Los antiguos griegos, hace más de dos mil años, ya trataron de hurgar en las razones que permitían a una persona entusiasmarse por algo. Tenían la firme convicción de que cuando así sucedía, el ser humano era capaz de lograr lo que se le antojara. Fueron las autoridades religiosas de la época quienes dieron una explicación muy acorde con sus intereses: «Una persona entusiasmada encierra dentro de su pecho la fuerza y la sabiduría de un Dios».

Hay quienes afirman, ya utilizando términos más actuales, que el entusiasmo es una exaltación de nuestro estado de ánimo, provocada por una gran carga de energía positiva que llevamos dentro.
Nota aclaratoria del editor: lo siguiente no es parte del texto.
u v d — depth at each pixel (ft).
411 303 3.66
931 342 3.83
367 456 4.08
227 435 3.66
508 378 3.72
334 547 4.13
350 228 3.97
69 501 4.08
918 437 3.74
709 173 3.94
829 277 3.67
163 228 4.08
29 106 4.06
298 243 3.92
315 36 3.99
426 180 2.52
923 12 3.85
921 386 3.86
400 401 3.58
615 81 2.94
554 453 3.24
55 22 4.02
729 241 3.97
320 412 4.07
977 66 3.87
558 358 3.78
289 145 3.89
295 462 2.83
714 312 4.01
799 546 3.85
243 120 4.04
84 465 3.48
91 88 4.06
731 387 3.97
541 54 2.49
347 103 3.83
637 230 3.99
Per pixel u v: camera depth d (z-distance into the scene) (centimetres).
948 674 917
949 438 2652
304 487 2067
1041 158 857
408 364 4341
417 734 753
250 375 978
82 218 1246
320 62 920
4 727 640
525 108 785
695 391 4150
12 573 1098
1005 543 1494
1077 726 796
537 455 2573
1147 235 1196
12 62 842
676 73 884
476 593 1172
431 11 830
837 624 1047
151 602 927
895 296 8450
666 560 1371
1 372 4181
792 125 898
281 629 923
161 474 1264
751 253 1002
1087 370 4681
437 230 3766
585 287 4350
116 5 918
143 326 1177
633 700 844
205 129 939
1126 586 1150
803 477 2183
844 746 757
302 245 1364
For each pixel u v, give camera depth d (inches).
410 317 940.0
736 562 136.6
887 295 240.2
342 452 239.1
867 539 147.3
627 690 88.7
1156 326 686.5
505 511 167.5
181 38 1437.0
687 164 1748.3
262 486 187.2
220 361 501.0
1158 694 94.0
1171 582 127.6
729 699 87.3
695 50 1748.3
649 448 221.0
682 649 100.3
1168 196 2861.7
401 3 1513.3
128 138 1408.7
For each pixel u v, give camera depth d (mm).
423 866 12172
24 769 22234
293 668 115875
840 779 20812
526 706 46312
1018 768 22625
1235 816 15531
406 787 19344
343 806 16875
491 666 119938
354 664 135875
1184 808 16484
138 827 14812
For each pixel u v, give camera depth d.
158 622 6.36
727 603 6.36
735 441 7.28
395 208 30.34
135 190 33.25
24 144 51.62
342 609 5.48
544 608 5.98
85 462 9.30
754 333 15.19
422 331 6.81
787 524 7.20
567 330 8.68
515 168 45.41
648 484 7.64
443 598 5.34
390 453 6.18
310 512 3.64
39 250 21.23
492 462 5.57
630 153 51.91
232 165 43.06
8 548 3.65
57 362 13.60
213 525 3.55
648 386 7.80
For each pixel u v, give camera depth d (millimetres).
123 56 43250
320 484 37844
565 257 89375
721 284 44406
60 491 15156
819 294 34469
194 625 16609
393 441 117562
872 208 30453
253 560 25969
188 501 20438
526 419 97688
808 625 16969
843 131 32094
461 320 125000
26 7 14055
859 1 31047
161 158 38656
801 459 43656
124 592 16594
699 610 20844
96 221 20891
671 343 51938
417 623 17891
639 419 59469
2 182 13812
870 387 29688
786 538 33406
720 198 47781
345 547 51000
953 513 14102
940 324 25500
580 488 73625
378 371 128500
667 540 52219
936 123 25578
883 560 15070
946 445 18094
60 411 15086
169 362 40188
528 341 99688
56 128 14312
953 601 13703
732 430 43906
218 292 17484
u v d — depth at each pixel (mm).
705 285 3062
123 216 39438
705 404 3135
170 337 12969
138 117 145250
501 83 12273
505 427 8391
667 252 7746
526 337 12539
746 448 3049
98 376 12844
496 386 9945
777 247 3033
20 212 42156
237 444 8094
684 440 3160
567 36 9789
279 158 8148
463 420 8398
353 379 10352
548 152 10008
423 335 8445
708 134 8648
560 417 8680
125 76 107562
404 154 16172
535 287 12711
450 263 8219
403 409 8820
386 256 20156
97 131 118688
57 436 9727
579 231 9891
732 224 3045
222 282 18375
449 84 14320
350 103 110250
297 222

Los griegos de entonces no estaban identificados con cláusulas tan modernas. Por eso creo que su definición no se alejaba mucho de la verdad. No es un don, no tendremos a un Dios metido dentro, pero nada más parecido a una carga positiva de tal magnitud que un soplo divino. Los resultados que logramos los seres humanos cuando nos entusiasmamos, en ocasiones, parecen ser obra de la mano del Creador.

El gran industrial norteamericano Henry Ford atribuía sus éxitos a la carga de entusiasmo que imprimía a sus proyectos. Decía que era «la irrefrenable voluntad y energía que hace realidad vuestras ideas… y con la que puedes alcanzar hasta las estrellas».

Actuar en la vida, armados de este talante, es esencial a la hora de luchar por nuestros anhelos. Pero hay otro aspecto muy importante en todo esto: el entusiasmo es contagioso. Gracias a él, llega el momento en que no estamos solos en el camino hacia los sueños, nuestra individualidad trasciende.

La persona entusiasta tiene la gran ventaja de ser optimista por naturaleza. El optimismo no es más que la creencia invariable de que algo bueno va a ocurrir;  el entusiasmo es la fuerza positiva que necesita la acción transformadora para hacer cumplir las expectativas  del optimismo. No son lo mismo, pero se complementan uno al otro. Son dos armas que nunca debemos abandonar en el quehacer diario, mucho menos cuando de lograr el éxito se trata.

Sea cual fuere su verdadero origen, y aunque no seamos capaces de hacer una definición exacta de lo que verdaderamente es, o de cómo se siente, todos debemos enfrentar la vida con una buena dosis de entusiasmo. Y no solo «alcanzar las estrellas», como dijo Henry Ford, si no tratar de conquistarlas.

Haz que el entusiasmo dibuje tu vida, nunca lo dejes apagar.